■ **AUFGABENSTELLUNG**
Gib aus dem Text über den Umgang mit Krisen die Stelle von "Umgang mit Krisen: Ich" bis einschließlich "verhindert keine Abschiebung." wortgetreu aus.

■ **TEXTABSCHNITT**
########################################

Umgang mit Krisen: Ich bin nicht allein (oder doch?)
Mit Problemen müssen wir lernen umzugehen. Doch Atemübungen helfen nicht gegen Zwangsräumung. Und ein Waldspaziergang verhindert keine Abschiebung.
E s gibt viele verschiedene Arten von Problemen. Einige von ihnen sind interessant, andere langweilig. Ganz ohne kommt man nicht durch’s Leben. Deswegen versuche ich mich für die interessanteren zu entscheiden.
Es gibt private Probleme und politische. Viel häufiger als man denkt sind vermeintlich private Probleme politisch. Als ich 2009 auf Wohnungssuche war, fand mein Freundeskreis witzig, dass ich nach mehreren Besichtigungen immer noch nichts fand. In diesem Berlin, wo zwar alle merkten, dass es „irgendwie voller ist“. Doch wo noch recht viele für recht wenig Geld recht viel Platz hatten. „Vielleicht bin ich einfach die schlechteste Wohnungsbewerberin der Welt?“ Heute weiß ich: Es lag nicht an mir.

########################################

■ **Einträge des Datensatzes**
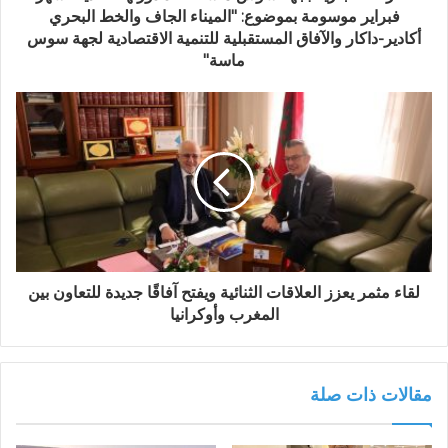
ن
فبراير موسومة بموضوع: "الميناء الجاف والخط البحري
ي
أكادير-داكار والآفاق المستقبلية للتنمية الاقتصادية لجهة سوس
ماسة"
لقاء مثمر يعزز العلاقات الثنائية ويفتح آفاقًا جديدة للتعاون بين
المغرب وأوكرانيا
مقالات ذات صلة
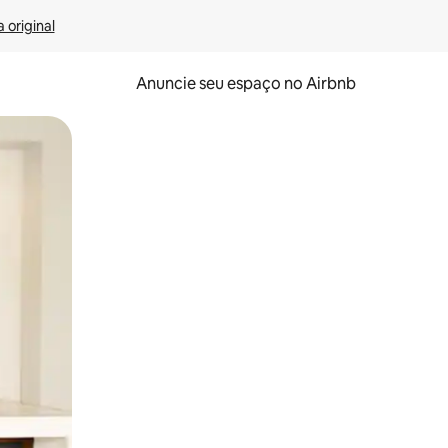
 original
Anuncie seu espaço no Airbnb
 deslizando o dedo na tela.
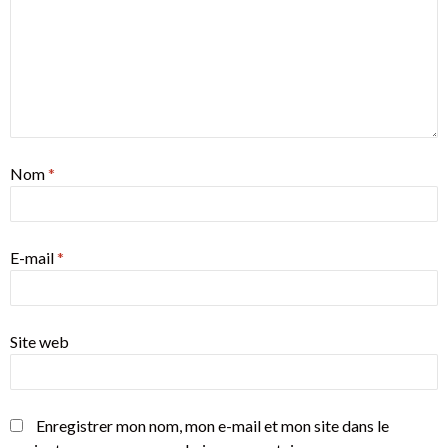
Nom
*
E-mail
*
Site web
Enregistrer mon nom, mon e-mail et mon site dans le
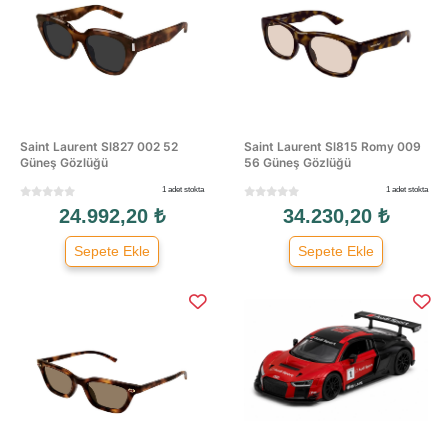
Saint Laurent Sl827 002 52
Saint Laurent Sl815 Romy 009
Güneş Gözlüğü
56 Güneş Gözlüğü
1 adet stokta
1 adet stokta
24.992,20 ₺
34.230,20 ₺
Sepete Ekle
Sepete Ekle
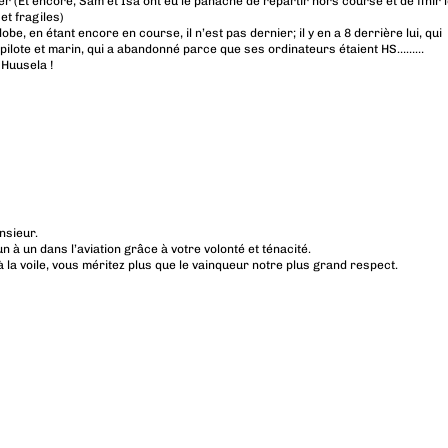
 (Et encore, Sam et Isa ont eu le panache de repartir hors course et de finir 
et fragiles)
obe, en étant encore en course, il n’est pas dernier; il y en a 8 derrière lui, qui
pilote et marin, qui a abandonné parce que ses ordinateurs étaient HS………
 Huusela !
nsieur.
n à un dans l’aviation grâce à votre volonté et ténacité.
la voile, vous méritez plus que le vainqueur notre plus grand respect.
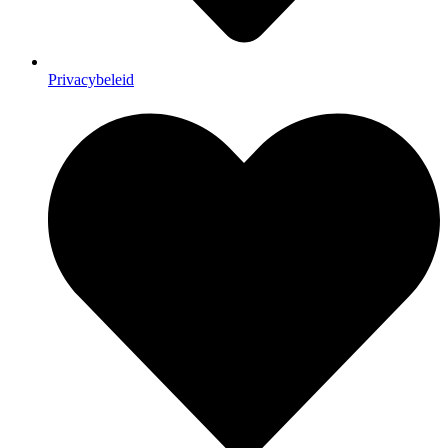
Privacybeleid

########################################

■ **LÖSUNG DER AUFGABE**
Umgang mit Krisen: Ich bin nicht allein (oder doch?)
Mit Problemen müssen wir lernen umzugehen. Doch Atemübungen helfen nicht gegen Zwangsräumung. Und ein Waldspaziergang verhindert keine Abschiebung.